Funding for Cal Grant Reform

Financial aid for college students has not kept pace with the cost of attendance – and with inflation at sky-high levels, students living in poverty are hit hardest. Historic reforms to the Cal Grant program enacted through the 2022 Budget Act would have helped make college more affordable and accessible for over 130,000 low-income students, many of whom are student parents and students of color. Yet, without a plan for funding and implementation, it’s still an unfulfilled promise. While we recognize the challenging budget landscape the state is facing this year, EdTrust-West and our partners in the Cal Grant Reform Coalition are asking the governor and the legislature to prioritize funding for Cal Grant reform and make a meaningful first step towards implementation.   

Budget Proposal (Governor Newsom): $5 Million for the California College Guidance Initiative 

College admission and financial aid requirements are complex, and applying for either can be intimidating. The California College Guidance Initiative (CCGI) helps students and families by providing data-driven tools and infrastructure with student-focused curricula to help students move seamlessly from high school to college and/or a career. An increase of $5 million in ongoing funding will extend access to this platform to all 6th-12th grade students in California.
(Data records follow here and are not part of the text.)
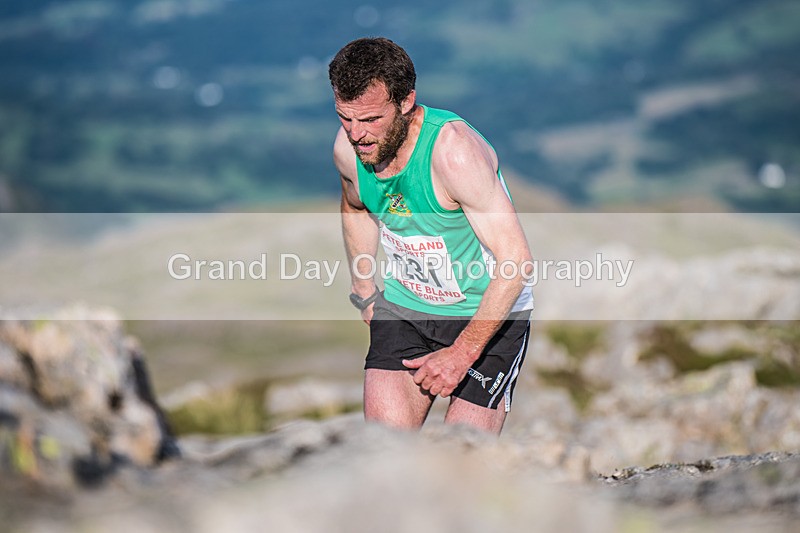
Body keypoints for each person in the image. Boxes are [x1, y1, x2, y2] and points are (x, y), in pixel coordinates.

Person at [329, 37, 534, 435]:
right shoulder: (348, 150)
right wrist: (363, 288)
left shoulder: (454, 154)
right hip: (406, 308)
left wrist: (463, 353)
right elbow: (355, 206)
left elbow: (516, 262)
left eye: (371, 120)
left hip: (487, 315)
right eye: (345, 117)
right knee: (385, 452)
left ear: (406, 101)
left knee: (459, 461)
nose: (357, 135)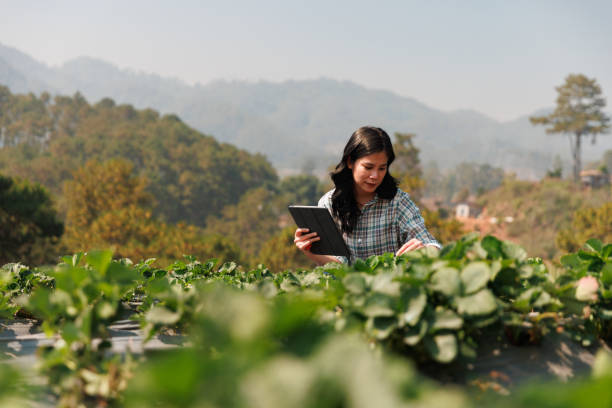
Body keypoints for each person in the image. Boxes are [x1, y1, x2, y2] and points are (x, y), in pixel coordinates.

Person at [294, 126, 440, 265]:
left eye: (382, 168)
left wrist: (425, 250)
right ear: (350, 161)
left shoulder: (398, 202)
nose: (375, 176)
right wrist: (310, 252)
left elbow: (431, 244)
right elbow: (339, 266)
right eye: (368, 167)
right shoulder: (329, 204)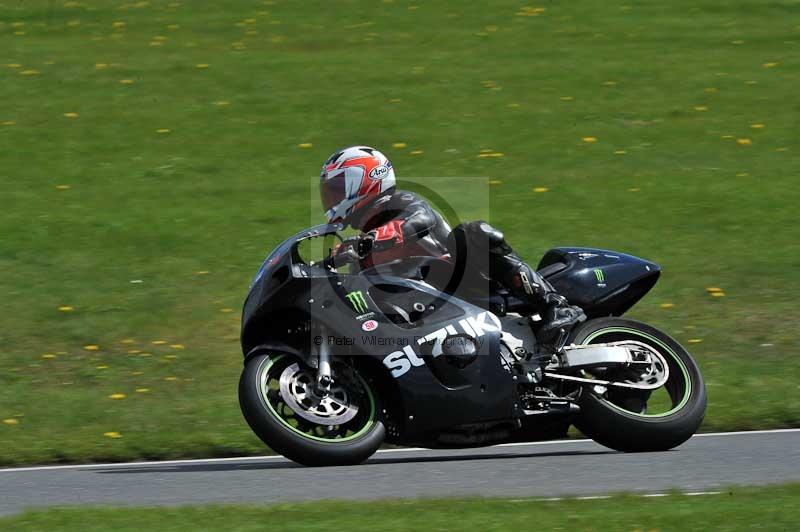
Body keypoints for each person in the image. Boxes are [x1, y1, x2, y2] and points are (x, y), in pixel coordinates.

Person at [319, 145, 585, 345]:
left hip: (465, 286)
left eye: (338, 188)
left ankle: (555, 306)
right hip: (426, 316)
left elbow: (418, 220)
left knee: (472, 232)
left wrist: (374, 240)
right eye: (330, 192)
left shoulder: (401, 203)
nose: (333, 198)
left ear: (364, 180)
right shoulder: (361, 246)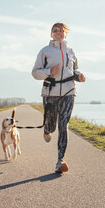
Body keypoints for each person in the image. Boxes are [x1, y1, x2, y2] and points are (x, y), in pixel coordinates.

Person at [32, 22, 86, 173]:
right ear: (51, 34)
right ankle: (47, 129)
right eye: (55, 31)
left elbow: (74, 70)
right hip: (50, 92)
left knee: (63, 124)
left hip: (69, 92)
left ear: (65, 34)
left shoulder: (71, 51)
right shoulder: (45, 51)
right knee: (52, 125)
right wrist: (50, 71)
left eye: (61, 31)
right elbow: (35, 72)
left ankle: (60, 160)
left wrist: (79, 76)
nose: (58, 33)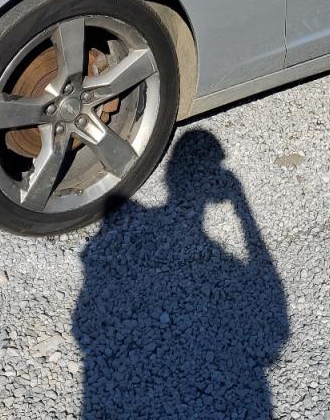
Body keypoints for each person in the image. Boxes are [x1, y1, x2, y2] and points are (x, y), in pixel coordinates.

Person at [73, 129, 289, 419]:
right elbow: (274, 321)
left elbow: (85, 325)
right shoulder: (201, 253)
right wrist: (241, 207)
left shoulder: (121, 247)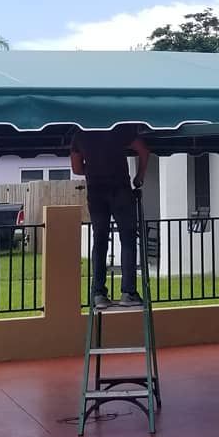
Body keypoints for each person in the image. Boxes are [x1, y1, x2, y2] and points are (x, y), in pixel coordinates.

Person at [70, 123, 150, 310]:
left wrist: (93, 168)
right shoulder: (119, 127)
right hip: (120, 189)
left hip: (96, 192)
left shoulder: (80, 133)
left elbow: (76, 168)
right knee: (128, 240)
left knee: (99, 242)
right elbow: (144, 151)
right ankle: (128, 292)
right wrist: (139, 176)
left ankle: (98, 293)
This investment will help students and families understand their options, research job markets, submit college applications, and apply for financial aid. This platform will also give high school counselors access to information they need to provide students with one-on-one support in their college application process. This funding will be a big boost to college and career readiness.

In addition to this year’s Equity 8, EdTrust-West continues to advocate for AB 1106 (Soria), which we are sponsoring alongside Children Now. AB 1106 was one of our Equity 8 bills in 2023; its consideration by the legislature was extended into the current legislative cycle, so our advocacy for it continues. 
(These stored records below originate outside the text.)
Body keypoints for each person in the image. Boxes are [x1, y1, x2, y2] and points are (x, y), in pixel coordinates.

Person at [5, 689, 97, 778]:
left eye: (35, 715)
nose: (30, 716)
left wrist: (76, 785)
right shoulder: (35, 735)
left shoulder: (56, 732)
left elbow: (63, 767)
AB 1106 (Soria) EdTrust-West- and Children Now-Sponsored Legislation to Implement PK-3 Early Childhood Education Specialist Credential

Ed Trust-West and Children Now co-sponsored AB 1106, which establishes a one-time grant program that will provide financial support to colleges and universities so they can implement and offer both the PK-3 Early Childhood Education (ECE) Specialist Credential and give preference to programs that will simultaneously offer a bilingual authorization. The new credential helps to meet workforce demands by providing an additional pathway into teaching, and students in transitional kindergarten through 3rd grade will benefit from a workforce trained in child development-based pedagogy.

At the end of the 2023 legislative session, the Department of Finance opposed AB 1106, so Ed Trust-West and Children Now decided to make AB 1106 a two-year bill and continue advocating for it in 2024.

Status: After being introduced in 2023, AB 1106 is awaiting consideration in the Senate. 

*Local educational agencies are governmental entities responsible for operating public K-12 schools. They are most typically school districts, but can also include county offices of education, charter schools or charter school networks, and alternative schools.